If 𝑥 equals negative eight 𝑡 to the fifth power minus eight and 𝑦 equals the fifth root of 𝑡 to the sixth power, find d𝑦 by d𝑥 at 𝑡 equals one.
These functions have been defined parametrically. This means that rather than 𝑦 being given explicitly as a function of 𝑥, both 𝑦 and 𝑥 are given as functions of a third parameter 𝑡. We’re going to find d𝑦 by d𝑥 at the point 𝑡 equals one. The chain rule tells us that d𝑦 by d𝑡 is equal to d𝑦 by d𝑥 multiplied by d𝑥 by d𝑡. And we can rearrange this to find that d𝑦 by d𝑥 equals d𝑦 by d𝑡 over d𝑥 by d𝑡. And this is what we’re going to use to find d𝑦 by d𝑥.

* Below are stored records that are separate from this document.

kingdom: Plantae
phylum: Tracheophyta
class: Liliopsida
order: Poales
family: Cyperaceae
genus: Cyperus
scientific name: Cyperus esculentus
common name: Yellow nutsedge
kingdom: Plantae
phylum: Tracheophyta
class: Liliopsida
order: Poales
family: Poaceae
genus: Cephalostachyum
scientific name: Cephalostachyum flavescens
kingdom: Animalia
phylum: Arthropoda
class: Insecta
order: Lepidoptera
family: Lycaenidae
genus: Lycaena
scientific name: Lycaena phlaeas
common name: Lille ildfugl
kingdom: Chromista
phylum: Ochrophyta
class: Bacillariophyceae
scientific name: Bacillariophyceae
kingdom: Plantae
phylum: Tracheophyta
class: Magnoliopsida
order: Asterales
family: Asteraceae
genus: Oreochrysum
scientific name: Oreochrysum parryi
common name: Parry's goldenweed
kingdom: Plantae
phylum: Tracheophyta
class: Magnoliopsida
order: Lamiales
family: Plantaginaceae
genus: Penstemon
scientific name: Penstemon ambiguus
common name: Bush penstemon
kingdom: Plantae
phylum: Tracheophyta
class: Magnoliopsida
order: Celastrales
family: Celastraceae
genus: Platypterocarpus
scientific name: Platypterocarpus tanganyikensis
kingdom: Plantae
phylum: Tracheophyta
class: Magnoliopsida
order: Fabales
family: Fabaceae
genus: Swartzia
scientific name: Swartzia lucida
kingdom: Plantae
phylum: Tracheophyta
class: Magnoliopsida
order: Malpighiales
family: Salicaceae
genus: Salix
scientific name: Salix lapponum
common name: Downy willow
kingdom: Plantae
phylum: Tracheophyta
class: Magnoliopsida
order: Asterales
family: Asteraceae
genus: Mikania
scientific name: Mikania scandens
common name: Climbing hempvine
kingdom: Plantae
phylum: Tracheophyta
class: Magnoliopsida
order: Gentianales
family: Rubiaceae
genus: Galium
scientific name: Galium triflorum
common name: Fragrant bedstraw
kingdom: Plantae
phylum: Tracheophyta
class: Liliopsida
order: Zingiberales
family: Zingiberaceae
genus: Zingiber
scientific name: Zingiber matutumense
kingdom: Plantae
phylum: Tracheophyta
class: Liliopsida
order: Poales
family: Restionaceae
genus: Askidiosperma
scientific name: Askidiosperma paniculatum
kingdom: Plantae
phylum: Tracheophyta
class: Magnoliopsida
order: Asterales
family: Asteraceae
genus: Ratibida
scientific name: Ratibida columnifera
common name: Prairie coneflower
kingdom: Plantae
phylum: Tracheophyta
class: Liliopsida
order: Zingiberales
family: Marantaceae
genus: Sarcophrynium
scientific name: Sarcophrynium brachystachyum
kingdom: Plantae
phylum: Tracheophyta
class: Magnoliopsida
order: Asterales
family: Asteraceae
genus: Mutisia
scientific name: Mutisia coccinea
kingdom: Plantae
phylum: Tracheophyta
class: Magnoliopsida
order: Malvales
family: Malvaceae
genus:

And of course, this only works providing that the denominator d𝑥 by d𝑡 is not equal to zero. So we need to find d𝑦 by d𝑡 and d𝑥 by d𝑡. Let’s begin by calculating d𝑦 by d𝑡. We have that 𝑦 equals the fifth root of 𝑡 to the sixth power. To find d𝑦 by d𝑡, we’re going to differentiate this with respect to 𝑡. This appears to be a fairly complicated function to differentiate. However, if we remember the fact that the 𝑚th root of 𝑥 to the 𝑛th power can be written as 𝑥 to the power of 𝑛 over 𝑚, we can see that we can rewrite 𝑦 as 𝑡 to the six-fifths power.
Then to differentiate this, we recall the power rule of differentiation. This tells us that the derivative of 𝑥 to the 𝑛th power with respect to 𝑥 is equal to 𝑛 multiplied by 𝑥 to the 𝑛 minus one power. So essentially, we multiply by the power and then subtract one from the power. And applying this to the function 𝑦, we find that d𝑦 by d𝑡 is equal to six-fifths 𝑡 raised to the one-fifth power. We find d𝑥 by d𝑡 by differentiating 𝑥 equals negative 𝑡 to the fifth power minus eight with respect to 𝑡.
We can do this term by term starting with the term negative eight 𝑡 to the fifth power. Applying the power rule to negative eight 𝑡 to the fifth power, we find that d𝑥 by d𝑡 is equal to negative 40𝑡 to the fourth power. As for the negative eight, because this is just a constant, constants differentiate to zero. So d𝑥 by d𝑡 is just negative 40𝑡 to the fourth power. Now, remember that we said that d𝑥 by d𝑡 cannot be equal to zero. And because we’re evaluating d𝑦 by d𝑥 at the point 𝑡 equals one, at this point, d𝑥 by d𝑡 is not equal to zero. So this is okay.
Putting this together, we have that d𝑦 by d𝑥 equals d𝑦 by d𝑡, which is six-fifths 𝑡 to the one-fifth power over d𝑥 by d𝑡, which is negative 40𝑡 to the fourth power. Remember, we’re evaluating this at the point 𝑡 equals one. So we substitute 𝑡 equals one, and we remember that raising one to any power is always going to give us one. So both one to the one-fifth power and one to the fourth power are both going to give us one. So we’re left with d𝑦 by d𝑥 equals six-fifths over negative 40. And we can actually bring the negative on the denominator out to the front of the fraction.
Now, in order to simplify this, one way we could think of this fraction is as negative six-fifths divided by 40 or equivalently negative six-fifths divided by 40 over one. And we can divide these two fractions by changing the divide to a times and flipping the second fraction. This gives us negative six-fifths times one over 40, which is negative six over 200. We can then simplify this by canceling down to give us negative three over 100. And let’s then write this in decimal form. Of course, negative three divided by 100 is negative 0.03. So that gives us our final answer.